MOSCOW (MRC) -- Oil refiners’ profits for transportation fuels fell further this week, with the margin for gasoline turning negative for the first time in more than a year, according to Refinitiv data, said Hydrocarbonprocessing.
The margins plunged to new multi-year or multi-month lows this week after more countries globally imposed further travel restrictions and curbed domestic movements as part of measures to slow down spread of the coronavirus.
Airlines and airports are facing a huge shock as they battle a cash crunch resulting from the coronavirus, while gasoline demand in the United States, the world’s largest oil consumer, is plunging as state and local governments advise people to stay home and businesses shut.
In Asia, refiners are now losing 78 cents on every barrel of gasoline they produce from Brent crude, their widest loss in 13 months. U.S. gasoline refining margins RBc1-CLc1 fell a whopping 95% on Monday - briefly turning negative - to settle at 28 cents per barrel, their lowest since December 2008.
Asian refining margins, or cracks, for jet fuel plunged to USD4.71 per barrel over Dubai crude, the lowest on record for Refinitiv data going back to March 2009. They were at USD7.70 on Friday.
“I don’t expect any recovery yet for jet fuel (margins), and I’m very much concerned (to know) if the current level is bottom yet ... But jet fuel will be the last to recover when the economy recovers,” a Singapore-based jet fuel trader said.
"The world has to wait for every country to go through this virus peak. Then demand will slowly come back, but my guess is probably not before late third quarter," she said.
Cracks for aviation fuel have shed nearly 70% since the beginning of this year as flight cancellations across regions led to unprecedented losses for airlines.
Asian refiners may have to curtail jet fuel output due to the weakening demand. Jet fuel cannot typically be stored for long periods as its quality would degrade, increasing the incentive for refiners to produce less of the fuel.
“When crude prices fell heavily early last week… it gave incentive to refineries to keep runs unchanged. Eventually, with virus-related situation developing, it’s now the second time for global refineries to think of run cuts again,” a Seoul-based middle distillates trader said.

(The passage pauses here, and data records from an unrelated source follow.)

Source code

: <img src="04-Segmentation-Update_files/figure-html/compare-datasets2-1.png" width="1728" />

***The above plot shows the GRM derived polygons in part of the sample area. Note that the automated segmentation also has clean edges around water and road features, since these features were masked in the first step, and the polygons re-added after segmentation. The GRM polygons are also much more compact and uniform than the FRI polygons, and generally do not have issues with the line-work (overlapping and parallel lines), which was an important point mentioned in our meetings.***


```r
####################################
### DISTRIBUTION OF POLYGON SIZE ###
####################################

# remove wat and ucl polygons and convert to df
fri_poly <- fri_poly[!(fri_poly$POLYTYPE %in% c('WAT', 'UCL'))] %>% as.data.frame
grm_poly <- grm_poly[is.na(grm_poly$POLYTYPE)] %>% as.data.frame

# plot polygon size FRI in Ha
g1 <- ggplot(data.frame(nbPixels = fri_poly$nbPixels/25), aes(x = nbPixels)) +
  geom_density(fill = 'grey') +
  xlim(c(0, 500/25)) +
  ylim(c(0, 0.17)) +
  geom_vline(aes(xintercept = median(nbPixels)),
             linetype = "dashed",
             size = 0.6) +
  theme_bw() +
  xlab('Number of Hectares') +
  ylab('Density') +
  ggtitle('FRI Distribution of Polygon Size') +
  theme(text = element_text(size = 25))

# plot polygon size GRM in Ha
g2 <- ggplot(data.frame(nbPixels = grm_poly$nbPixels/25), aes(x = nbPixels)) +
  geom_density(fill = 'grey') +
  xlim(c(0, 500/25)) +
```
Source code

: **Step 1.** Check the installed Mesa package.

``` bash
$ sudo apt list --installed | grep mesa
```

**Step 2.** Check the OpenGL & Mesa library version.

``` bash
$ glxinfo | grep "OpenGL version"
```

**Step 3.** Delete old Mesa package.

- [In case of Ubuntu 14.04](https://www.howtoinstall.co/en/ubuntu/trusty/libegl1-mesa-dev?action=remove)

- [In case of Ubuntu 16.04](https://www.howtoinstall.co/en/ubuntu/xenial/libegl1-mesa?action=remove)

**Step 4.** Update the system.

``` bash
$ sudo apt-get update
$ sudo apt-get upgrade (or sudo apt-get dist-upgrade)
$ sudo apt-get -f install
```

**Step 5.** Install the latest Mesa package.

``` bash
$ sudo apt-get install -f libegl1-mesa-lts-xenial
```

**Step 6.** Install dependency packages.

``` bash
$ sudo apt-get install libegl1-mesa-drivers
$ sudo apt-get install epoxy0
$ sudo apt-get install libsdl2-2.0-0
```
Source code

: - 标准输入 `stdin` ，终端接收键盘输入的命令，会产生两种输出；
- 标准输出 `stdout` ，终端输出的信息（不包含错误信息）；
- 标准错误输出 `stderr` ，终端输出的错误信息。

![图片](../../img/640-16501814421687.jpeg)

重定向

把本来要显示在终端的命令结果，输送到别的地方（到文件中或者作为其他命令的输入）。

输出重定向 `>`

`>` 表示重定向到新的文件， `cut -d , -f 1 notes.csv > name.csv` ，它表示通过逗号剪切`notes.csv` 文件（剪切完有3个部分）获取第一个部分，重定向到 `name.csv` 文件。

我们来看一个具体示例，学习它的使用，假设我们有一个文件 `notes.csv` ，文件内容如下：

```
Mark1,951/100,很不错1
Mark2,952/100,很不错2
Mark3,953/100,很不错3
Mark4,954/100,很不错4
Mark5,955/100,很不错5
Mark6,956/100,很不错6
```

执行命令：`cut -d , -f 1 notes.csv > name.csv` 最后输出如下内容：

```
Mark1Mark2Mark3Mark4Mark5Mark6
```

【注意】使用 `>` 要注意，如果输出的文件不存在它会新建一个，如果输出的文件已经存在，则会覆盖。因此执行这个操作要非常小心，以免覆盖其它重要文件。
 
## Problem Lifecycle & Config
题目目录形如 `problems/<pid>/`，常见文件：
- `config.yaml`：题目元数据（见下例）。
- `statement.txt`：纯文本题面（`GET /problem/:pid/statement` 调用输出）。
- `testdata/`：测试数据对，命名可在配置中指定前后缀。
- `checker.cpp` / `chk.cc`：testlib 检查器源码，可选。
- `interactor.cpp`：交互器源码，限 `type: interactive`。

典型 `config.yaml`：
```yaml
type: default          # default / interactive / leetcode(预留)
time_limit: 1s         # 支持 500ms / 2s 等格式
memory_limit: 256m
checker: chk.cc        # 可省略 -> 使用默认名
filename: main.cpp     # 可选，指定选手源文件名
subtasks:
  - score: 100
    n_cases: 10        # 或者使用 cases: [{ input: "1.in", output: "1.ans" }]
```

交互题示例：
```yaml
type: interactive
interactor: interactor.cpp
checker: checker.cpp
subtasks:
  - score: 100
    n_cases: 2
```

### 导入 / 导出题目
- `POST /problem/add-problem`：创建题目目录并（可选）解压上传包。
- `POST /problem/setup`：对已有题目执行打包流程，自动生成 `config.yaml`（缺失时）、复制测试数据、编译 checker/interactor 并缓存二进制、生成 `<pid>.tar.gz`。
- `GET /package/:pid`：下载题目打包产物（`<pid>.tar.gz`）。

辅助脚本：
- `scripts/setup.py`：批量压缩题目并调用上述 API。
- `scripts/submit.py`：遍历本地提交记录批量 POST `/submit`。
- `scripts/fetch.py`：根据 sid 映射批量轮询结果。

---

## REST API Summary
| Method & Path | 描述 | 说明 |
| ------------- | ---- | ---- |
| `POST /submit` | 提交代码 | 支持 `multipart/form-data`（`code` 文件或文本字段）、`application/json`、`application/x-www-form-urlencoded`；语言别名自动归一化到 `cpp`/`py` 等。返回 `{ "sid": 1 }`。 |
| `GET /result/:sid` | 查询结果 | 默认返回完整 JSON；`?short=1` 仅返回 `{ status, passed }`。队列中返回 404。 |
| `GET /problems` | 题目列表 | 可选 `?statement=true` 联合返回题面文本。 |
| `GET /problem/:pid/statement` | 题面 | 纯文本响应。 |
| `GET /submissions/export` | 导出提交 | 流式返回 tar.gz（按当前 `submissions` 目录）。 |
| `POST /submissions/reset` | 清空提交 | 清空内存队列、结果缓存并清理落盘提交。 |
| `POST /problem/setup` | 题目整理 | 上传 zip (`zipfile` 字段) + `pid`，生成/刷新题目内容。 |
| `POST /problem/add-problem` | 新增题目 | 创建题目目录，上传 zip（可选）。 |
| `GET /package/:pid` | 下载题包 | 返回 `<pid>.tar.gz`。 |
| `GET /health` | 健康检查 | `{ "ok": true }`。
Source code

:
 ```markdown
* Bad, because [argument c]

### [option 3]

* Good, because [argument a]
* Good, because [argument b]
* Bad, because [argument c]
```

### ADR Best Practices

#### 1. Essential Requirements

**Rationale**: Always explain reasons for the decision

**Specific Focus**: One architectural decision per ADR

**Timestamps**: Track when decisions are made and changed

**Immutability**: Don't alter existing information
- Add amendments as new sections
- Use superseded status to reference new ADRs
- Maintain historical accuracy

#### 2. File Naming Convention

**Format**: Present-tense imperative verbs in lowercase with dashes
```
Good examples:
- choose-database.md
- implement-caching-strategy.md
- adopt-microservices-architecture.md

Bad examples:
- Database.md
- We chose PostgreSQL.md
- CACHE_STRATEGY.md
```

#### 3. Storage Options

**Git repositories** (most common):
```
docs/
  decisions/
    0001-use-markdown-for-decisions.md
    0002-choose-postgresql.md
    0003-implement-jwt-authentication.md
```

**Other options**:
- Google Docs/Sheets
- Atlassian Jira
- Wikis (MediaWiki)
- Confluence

As MRC wrote before, Saudi Aramco expects the coronavirus impact on oil demand to be short-lived and for consumption to rise in the second half of the year, Chief Executive Amin Nasser told Reuters in late February 2020.
Ethylene and propylene are feedstocks for producing polyethylene (PE) and polypropylene (PP).
According to MRC's ScanPlast report, Russia's estimated PE consumption totalled 215,390 tonnes in the first month of 2020, up by 23% year on year. Shipments of all grades of high density polyethylene (HDPE) and linear low density polyethylene (LLDPE) increased due to higher capacity utilisation at ZapSibNeftekhim. At the same time, PP shipments to the Russian market were 127,240 tonnes in January 2020, up by 33% year on year. ZapSibNeftekhim's homopolymer PP accounted for the main increase in shipments.